Car les grands massacres sont toujours précédés par des discours. «Quand on commence par brûler des livres, on finit par incendier des être humains. Lorsque les droits humains sont bafoués, nous savons où cela peut conduire. Cette manifestation est donc un témoignage, plus qu’un acte politique», souligne le rabbin François Garaï, fondateur de la Communauté israélite libérale de Genève.

Un témoignage également porté à Genève par le Prix Nobel de la paix Elie Wiesel. «Après la guerre, j’étais optimiste. Je pensais qu’on ne connaîtrait plus jamais cela, que le monde avait appris. Jamais je n’aurais pensé que je passerai ma vie à combattre l’antisémitisme», a raconté ce rescapé du camp d’extermination nazi d’Auschwitz devant la nombreuse assistance.

Transmettre la mémoire

Avant de prononcer ces paroles d’un lumineux pessimisme: «Je pense que l’homme n’a rien appris… C’est parce qu’il n’y a pas d’espoir qu’il faut l’inventer».

Elie Wiesel a aussi rappelé l’importance de ce combat pour les génération futures, «pour les enfants». Une transmission d’autant plus importante que les rescapés des camps nazis sont de moins en moins nombreux.

«Un jour, ils ne seront plus là, relève François Garaï. Si nous ne gardons pas la mémoire de ces événements, on oubliera, comme on a oublié certains pans de notre Histoire. Et à force d’oublier les pans de notre Histoire, nous répétons les même erreurs.»

Une transmission qui tient également à cœur Martine Brunschwig Graf: «Demain, il n’y aura plus de témoins de la Shoah. Il revient donc aussi à l’école et aux communautés de veiller à la transmission de cette mémoire.»

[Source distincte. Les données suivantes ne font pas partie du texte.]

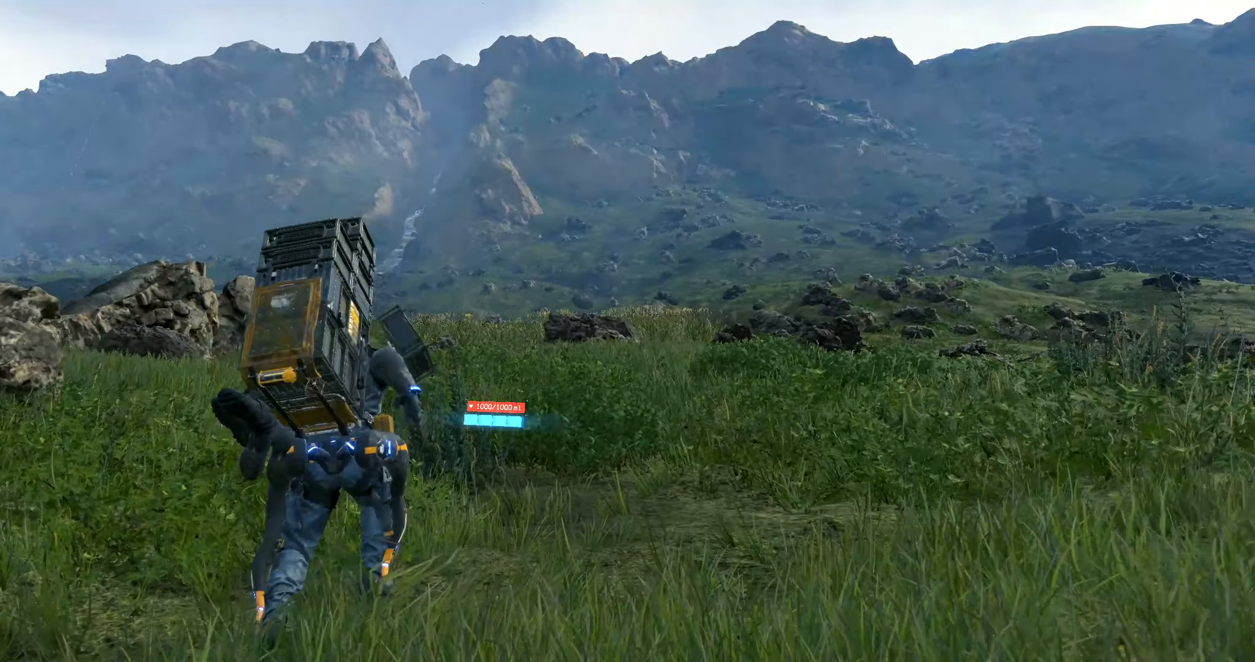
{"buttons": [], "left_stick": "up", "events": []}
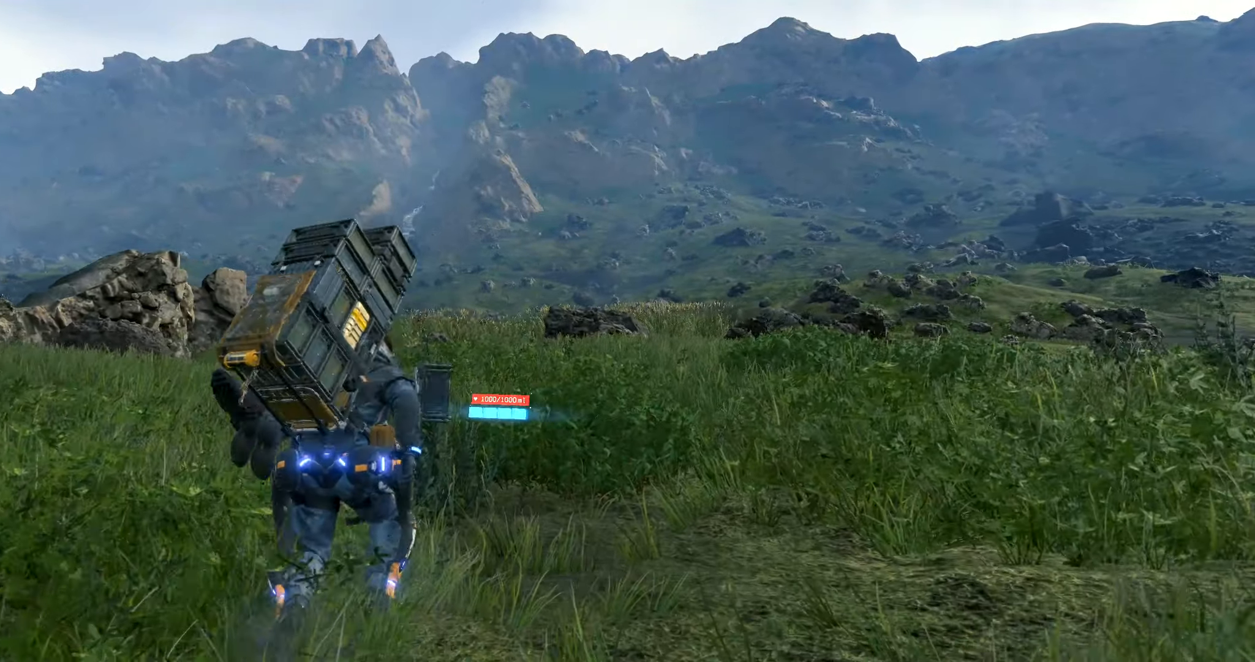
{"buttons": [], "left_stick": "up", "events": []}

swissinfo, Frédéric Burnand, Genève

Silence. Les sirènes ont retenti mardi en Israël et deux minutes de silence ont été observées à l’occasion de Yom Hashoah la journée de commémoration annuelle de l’Holocauste. Durant ces deux minutes, les piétons se sont arrêtés sur place ainsi que les autobus et les voitures.

Mémorial. Une cérémonie à la mémoire des six millions de juifs victimes du génocide nazi a ensuite eu lieu à Yad Vashem, le Mémorial de l’Holocauste à Jérusalem.

Rescapés. Les chaînes de télévision ont diffusé films et documentaire historiques, tandis que les radios programmaient de la musique classique, ainsi que des entretiens avec des rescapés de l’Holocauste. Quelque 250.000 d’entre eux vivent aujourd’hui en Israël.